_INPUT_:

+-------+

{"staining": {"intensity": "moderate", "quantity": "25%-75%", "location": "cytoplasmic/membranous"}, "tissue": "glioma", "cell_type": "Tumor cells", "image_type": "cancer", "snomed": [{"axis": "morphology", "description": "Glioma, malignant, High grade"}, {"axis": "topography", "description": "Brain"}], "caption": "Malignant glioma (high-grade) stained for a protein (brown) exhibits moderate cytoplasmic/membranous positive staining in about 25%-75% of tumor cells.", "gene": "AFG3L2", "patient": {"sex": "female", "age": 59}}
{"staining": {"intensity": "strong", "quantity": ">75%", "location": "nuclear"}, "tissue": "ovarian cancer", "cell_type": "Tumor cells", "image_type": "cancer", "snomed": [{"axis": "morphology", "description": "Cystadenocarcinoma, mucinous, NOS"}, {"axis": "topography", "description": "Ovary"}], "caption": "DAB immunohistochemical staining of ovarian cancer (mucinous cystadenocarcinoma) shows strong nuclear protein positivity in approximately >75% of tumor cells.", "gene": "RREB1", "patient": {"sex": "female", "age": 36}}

+-------+

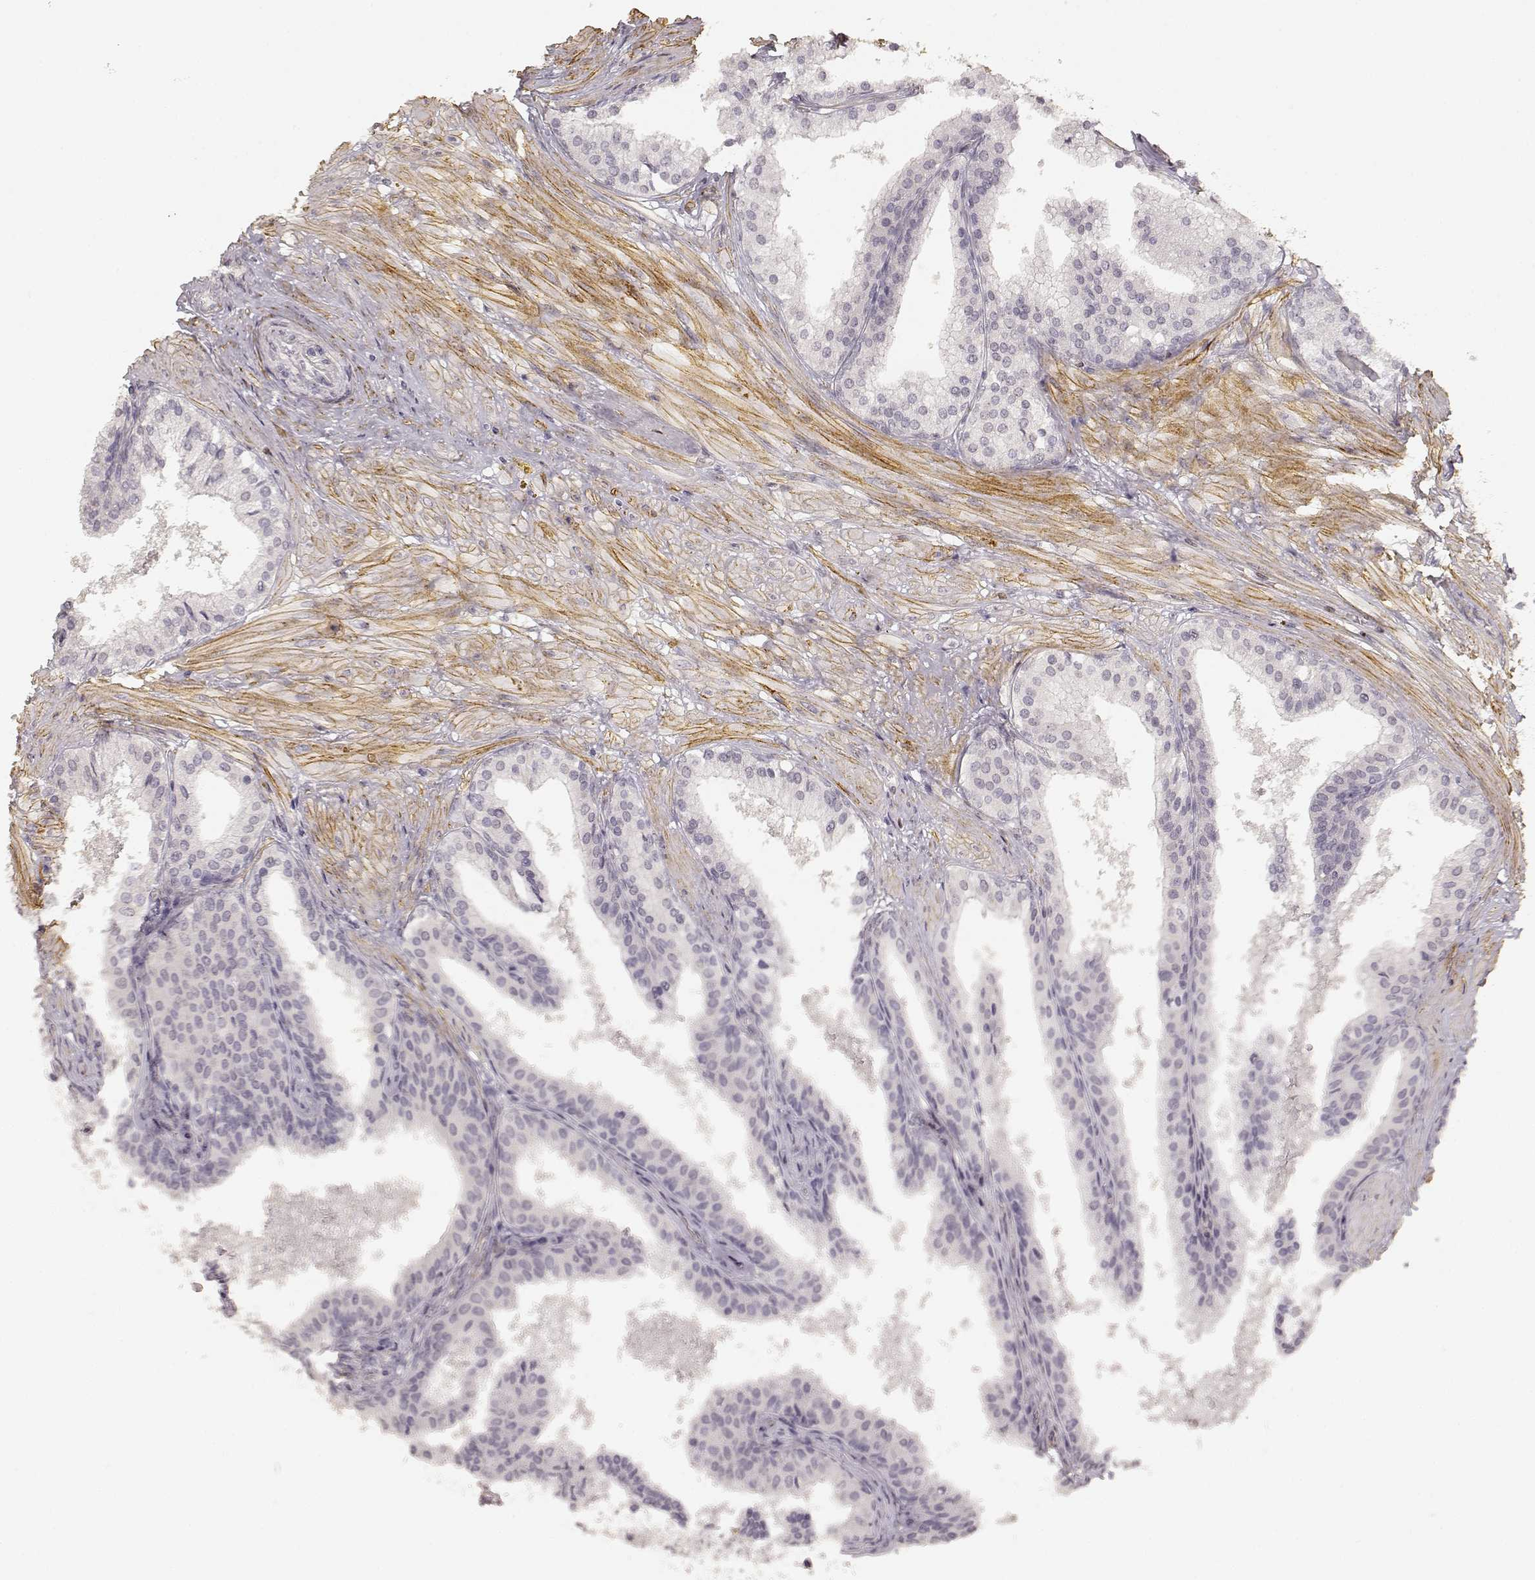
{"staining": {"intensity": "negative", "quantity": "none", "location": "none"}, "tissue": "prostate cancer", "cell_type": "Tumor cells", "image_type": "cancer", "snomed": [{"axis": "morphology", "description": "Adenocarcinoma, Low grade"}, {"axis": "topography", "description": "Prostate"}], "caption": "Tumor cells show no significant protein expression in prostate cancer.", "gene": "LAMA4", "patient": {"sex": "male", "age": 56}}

+-------+

_TASK REQUIREMENTS_:
Reproduce exactly the stretch of the material above that starts at the line with "glioma (high-grade) stained" and ends at the line with "immunohistochemical staining of", both included, and nothing else.

_THE COMPLETED TASK_:
{"staining": {"intensity": "moderate", "quantity": "25%-75%", "location": "cytoplasmic/membranous"}, "tissue": "glioma", "cell_type": "Tumor cells", "image_type": "cancer", "snomed": [{"axis": "morphology", "description": "Glioma, malignant, High grade"}, {"axis": "topography", "description": "Brain"}], "caption": "Malignant glioma (high-grade) stained for a protein (brown) exhibits moderate cytoplasmic/membranous positive staining in about 25%-75% of tumor cells.", "gene": "AFG3L2", "patient": {"sex": "female", "age": 59}}
{"staining": {"intensity": "strong", "quantity": ">75%", "location": "nuclear"}, "tissue": "ovarian cancer", "cell_type": "Tumor cells", "image_type": "cancer", "snomed": [{"axis": "morphology", "description": "Cystadenocarcinoma, mucinous, NOS"}, {"axis": "topography", "description": "Ovary"}], "caption": "DAB immunohistochemical staining of ovarian cancer (mucinous cystadenocarcinoma) shows strong nuclear protein positivity in approximately >75% of tumor cells.", "gene": "RREB1", "patient": {"sex": "female", "age": 36}}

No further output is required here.